Premium
Quantitative assessment of cortical excitability in Alzheimer’s dementia and its association with clinical symptoms: A systematic review and meta‐analyses
Author(s) -
Joseph Shaylyn,
Patterson Rachel A.,
Wang Wei,
Blumberger Daniel M.,
Rajji Tarek K.,
Kumar Sanjeev
Publication year - 2021
Publication title -
alzheimer's and dementia
Language(s) - English
Resource type - Journals
SCImago Journal Rank - 6.713
H-Index - 118
eISSN - 1552-5279
pISSN - 1552-5260
DOI - 10.1002/alz.055549
Subject(s) - transcranial magnetic stimulation , meta analysis , dementia , neuroscience , motor cortex , electroencephalography , psychology , audiology , alzheimer's disease , disease , medicine , stimulation
Background Alzheimer’s Disease (AD) is characterized by cognitive and neuropsychiatric symptoms (NPS). Studies using electroencephalography (EEG) have shown increased epileptiform and epileptic activity in AD. Transcranial magnetic stimulation (TMS) studies have also shown abnormal cortical excitability in AD, however findings have been inconsistent. Further, relationship between cortical excitability and clinical symptoms of AD is not clear. This review and meta‐analyses aims to synthesize the existing evidence for abnormal cortical excitability in AD and its relationship with clinical symptoms. Method We systematically searched and reviewed publications that quantitatively assessed cortical excitability, using TMS resting motor threshold (rMT), active motor threshold (aMT), motor evoked potential (MEP) or directly from the cortex using TMS‐EEG via TMS‐evoked potential (TEP). Effect sizes and 95% confidence intervals (CI) of rMT and aMT were calculated using Hedges’ g and meta‐analyzed using a random effects model. Heterogeneity among studies was assessed by Cochran’s Q and I 2 statistic. Result We identified 895 publications out of which 68 were reviewed in full‐text and 37 were included in the final review. Thirty studies using rMT and seven using aMT were included in the meta‐analyses.

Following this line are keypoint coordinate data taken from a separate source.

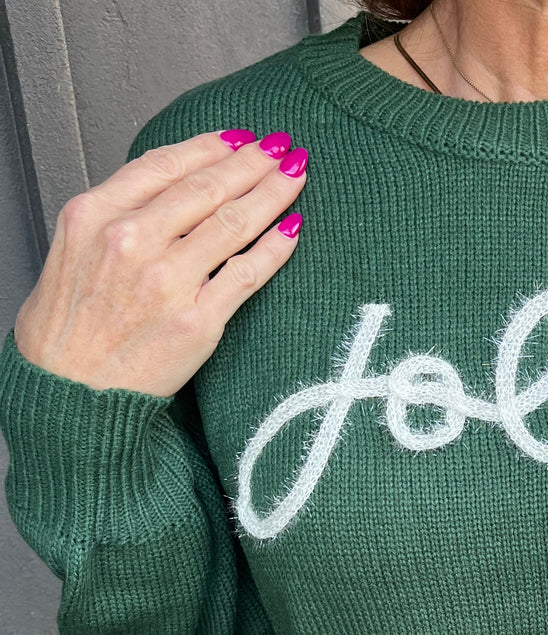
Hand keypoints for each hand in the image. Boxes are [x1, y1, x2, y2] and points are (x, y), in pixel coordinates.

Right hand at [13, 129, 307, 398]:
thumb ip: (114, 215)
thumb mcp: (71, 251)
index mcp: (94, 215)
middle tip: (279, 148)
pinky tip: (293, 228)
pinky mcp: (197, 321)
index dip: (210, 147)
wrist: (71, 396)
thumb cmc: (67, 331)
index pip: (164, 165)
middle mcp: (131, 241)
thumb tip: (164, 189)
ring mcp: (167, 282)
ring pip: (233, 222)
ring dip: (272, 193)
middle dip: (251, 162)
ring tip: (294, 175)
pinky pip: (247, 274)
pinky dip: (275, 247)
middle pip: (206, 187)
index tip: (237, 139)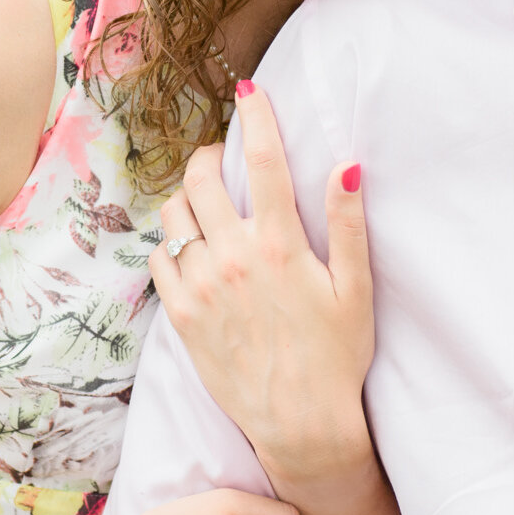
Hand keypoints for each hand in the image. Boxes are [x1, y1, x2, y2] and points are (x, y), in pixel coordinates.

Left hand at [151, 80, 374, 491]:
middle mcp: (233, 259)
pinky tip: (194, 250)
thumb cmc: (337, 357)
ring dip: (188, 198)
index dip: (257, 116)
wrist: (300, 424)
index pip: (265, 161)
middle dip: (213, 157)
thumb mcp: (355, 289)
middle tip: (225, 162)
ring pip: (174, 213)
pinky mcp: (180, 315)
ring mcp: (201, 287)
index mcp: (280, 245)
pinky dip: (172, 243)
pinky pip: (159, 258)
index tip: (250, 90)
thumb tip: (346, 165)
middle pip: (203, 178)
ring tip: (207, 206)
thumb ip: (347, 223)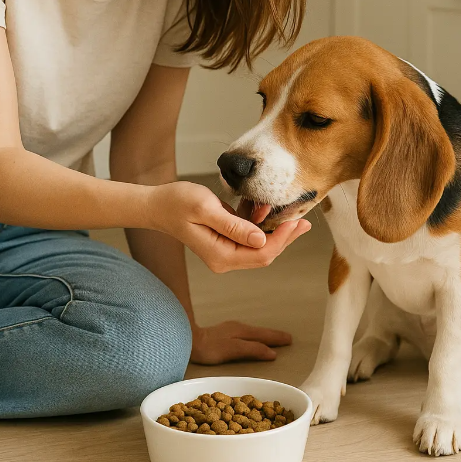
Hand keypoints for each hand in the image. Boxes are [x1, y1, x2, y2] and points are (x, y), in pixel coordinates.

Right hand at [144, 180, 310, 272]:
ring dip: (274, 230)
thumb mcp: (206, 209)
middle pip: (265, 253)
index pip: (262, 253)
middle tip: (303, 220)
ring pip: (260, 246)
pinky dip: (260, 225)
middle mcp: (225, 259)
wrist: (157, 204)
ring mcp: (225, 251)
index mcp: (221, 255)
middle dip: (285, 237)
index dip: (282, 239)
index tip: (295, 220)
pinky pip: (249, 237)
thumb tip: (261, 239)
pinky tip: (266, 211)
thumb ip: (234, 226)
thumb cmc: (177, 203)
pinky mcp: (224, 241)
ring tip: (289, 214)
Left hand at [190, 321, 291, 364]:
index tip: (290, 340)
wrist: (188, 341)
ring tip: (274, 339)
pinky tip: (251, 340)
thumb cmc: (210, 348)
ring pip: (252, 332)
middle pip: (260, 332)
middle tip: (288, 338)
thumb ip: (252, 350)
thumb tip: (272, 352)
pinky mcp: (223, 334)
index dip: (276, 338)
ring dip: (265, 335)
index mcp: (242, 331)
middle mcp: (238, 328)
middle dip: (274, 335)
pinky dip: (255, 337)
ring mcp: (230, 330)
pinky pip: (245, 334)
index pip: (264, 335)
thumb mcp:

The AD group had reduced rMT (Hedges’ g = ‐0.99, 95% CI [‐1.29, ‐0.68], p < 0.00001) and aMT (Hedges’ g = ‐0.87, 95% CI [‐1.50, ‐0.24], p < 0.00001) as compared with control groups, indicative of higher cortical excitability. Evidence of considerable heterogeneity was found across the studies (Q (29) = 85.68, p < 0.00001, I 2 =81%). Qualitative review of the literature showed some evidence of increased MEP amplitude (n = 2 studies), however findings related to TEP were inconsistent. Further, there was some evidence (n = 4 studies) supporting an inverse association between cortical excitability and global cognition. No publications reported on the relationship between cortical excitability and neuropsychiatric symptoms (NPS). Conclusion There is strong evidence of increased motor cortex excitability in AD and some evidence of an inverse association between excitability and cognition. Future studies should assess cortical excitability from non‐motor areas and examine its relationship with cognition and NPS.